Werkstatt/Labor (optional, nach Bedarf)
Hinweise zum Modul
Teilnahmevoraussetzungen

Regelmäßige Teilnahme. Für Professionalisierungsbereich: 1. Belegung von Modulveranstaltungen ist nur möglich, wenn Plätze freibleiben. „Facheigene“ Studierende haben immer Vorrang. 2. Voraussetzung ist der Nachweis der Teilnahme an einführenden kunstpraktischen Übungen aus den Modulen kum010 und kum032. 3. Vor Beginn des Semesters ist ein Gespräch mit dem Modulverantwortlichen Norbert Bauer  
erforderlich.

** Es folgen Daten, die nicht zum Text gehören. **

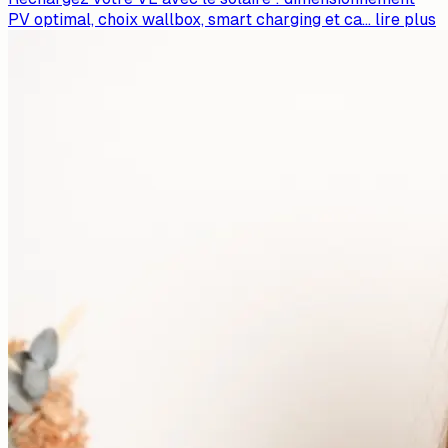
PV optimal, choix wallbox, smart charging et ca
...
lire plus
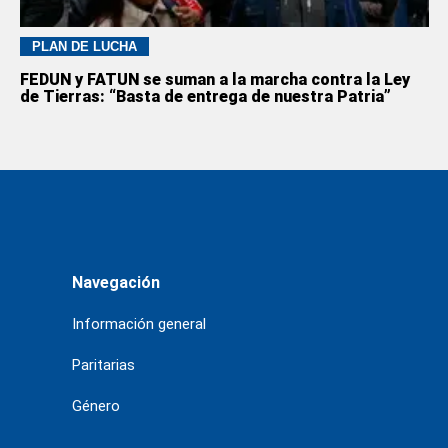
PLAN DE LUCHA
FEDUN y FATUN se suman a la marcha contra la Ley
de Tierras: “Basta de entrega de nuestra Patria”
Navegación
Información general
Paritarias
Género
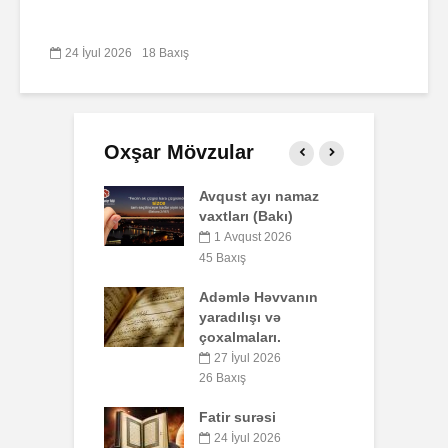
24 İyul 2026
18 Baxış
Oxşar Mövzular
t ayı namaz
Səba surəsi
P
rı (Bakı)
o
10 İyul 2026
b
qust 2026
40 Baxış
y
ış
Faiz nədir?
ə Həvvanın
5
7 İyul 2026
51 Baxış
lışı və
aları.
S
AŞURA BARƏDƏ
yul 2026
26 İyun 2026
ış
8
47 Baxış
surəsi
B
Əhzab surəsi
q
yul 2026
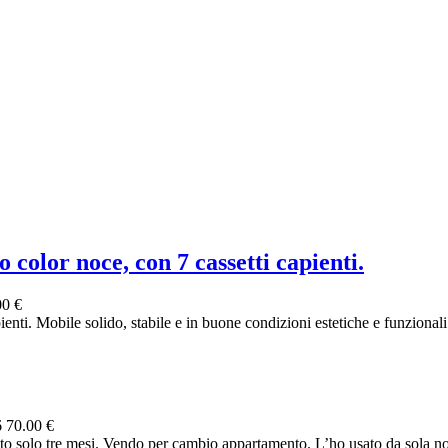
o color noce, con 7 cassetti capienti.
00 €
ienti. Mobile solido, stabile e in buone condizioni estetiche e funzionali. 
6
70.00 €
 solo tre mesi. Vendo per cambio appartamento. L’ho usato da sola non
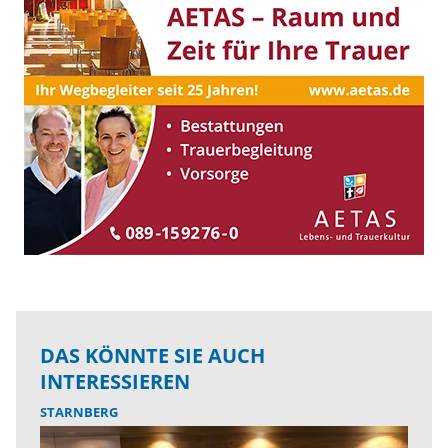
DAS KÖNNTE SIE AUCH
INTERESSIEREN
STARNBERG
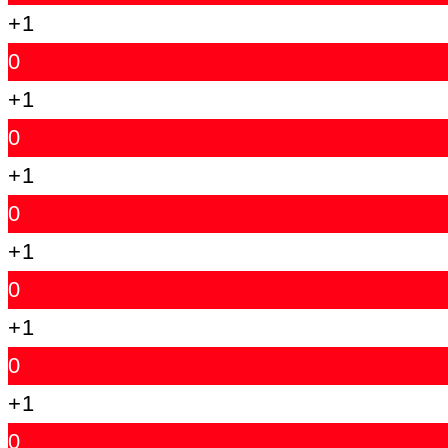
+1
0
+1
0
+1
0
+1
0
+1
0
+1
0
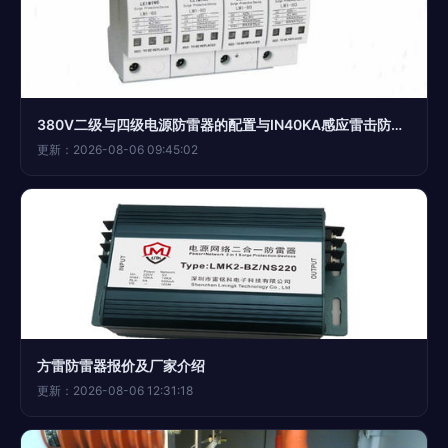
380V二级与四级电源防雷器的配置与IN40KA感应雷击防护分析
更新：2026-08-06 09:45:02
方雷防雷器报价及厂家介绍
更新：2026-08-06 12:31:18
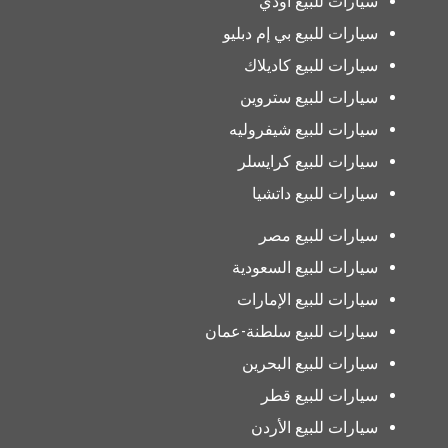
سيارات للبيع أودي
سيارات للبيع بي إم دبليو
سيارات للبيع كاديلاك
سيارات للبيع ستروين
سيارات للبيع شيفروليه
سيارات للبيع كرايسلر
سيارات للبيع داتشيا
سيارات للبيع مصر
سيارات للبيع السعودية
سيارات للبيع الإمارات
سيارات للبيع سلطنة-عمان
سيارات للبيع البحرين
سيارات للبيع قطر
سيارات للبيع الأردن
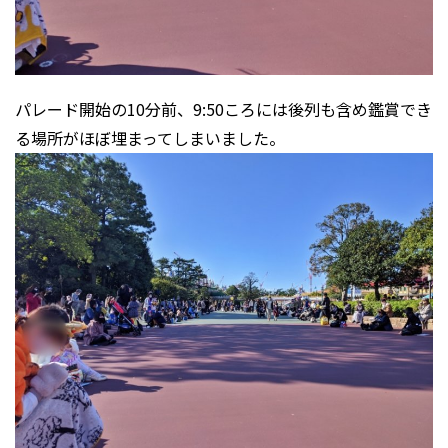
パレード開始の10分前、9:50ころには後列も含め鑑賞でき
る場所がほぼ埋まってしまいました。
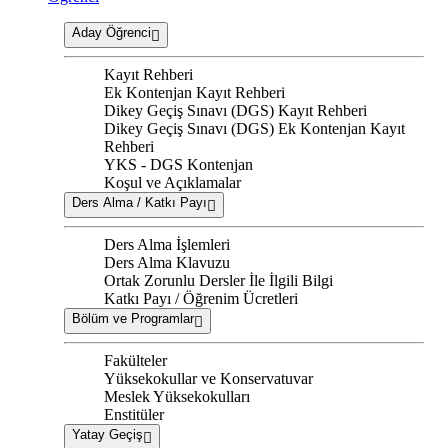
Aday Öğrenci
Kayıt Rehberi
Ek Kontenjan Kayıt Rehberi
Dikey Geçiş Sınavı (DGS) Kayıt Rehberi
Dikey Geçiş Sınavı (DGS) Ek Kontenjan Kayıt
Rehberi
YKS - DGS Kontenjan
Koşul ve Açıklamalar
Ders Alma / Katkı Payı
Ders Alma İşlemleri
Ders Alma Klavuzu
Ortak Zorunlu Dersler İle İlgili Bilgi
Katkı Payı / Öğrenim Ücretleri
Bölüm ve Programlar
Fakülteler
Yüksekokullar ve Konservatuvar
Meslek Yüksekokulları
Enstitüler
Yatay Geçiş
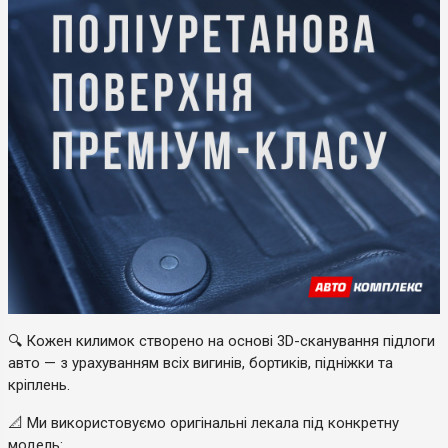
🔍 Кожен килимок створено на основі 3D-сканування підлоги
авто — з урахуванням всіх вигинів, бортиків, підніжки та
кріплень.
📐 Ми використовуємо оригінальні лекала під конкретну
модель:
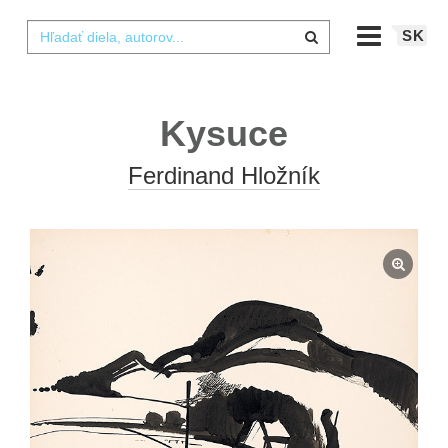
SK
Kysuce
Ferdinand Hložník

Gegebenenfalls wird eine Bescheinigung über die vorläufige Zulassung zu den Übungen erstellt.

Hinweise

kum261 | 9 KP | 1 Ü (2-semestrig)| 4./6. FS, Pflichtmodul | Bauer

Prüfungszeiten

Nach dem zweiten Modulsemester

Prüfungsleistung Modul

1 künstlerisch-wissenschaftliche Arbeit

Kompetenzziele

Ziel des Projekt-Moduls ist eine vertiefte Auseinandersetzung mit künstlerisch-praktischen Prozessen und deren theoretische Reflexion.

Des Weiteren geht es um:
- eigenständige Entwicklung einer Fragestellung, einer inhaltlich-praktischen Konzeption sowie deren Umsetzung innerhalb der Projektarbeit;
- Vertiefung der praktischen Erfahrungen mit den Techniken, Medien sowie gestalterischen Prozessen;
- Fähigkeit zur Selbstreflexion unter Einbeziehung historischer Aspekte wie auch künstlerischer Positionen der Gegenwartskunst;
- Entwicklung und Anwendung unterschiedlicher Präsentationsformate wie Ausstellungen, Installationen oder Performances.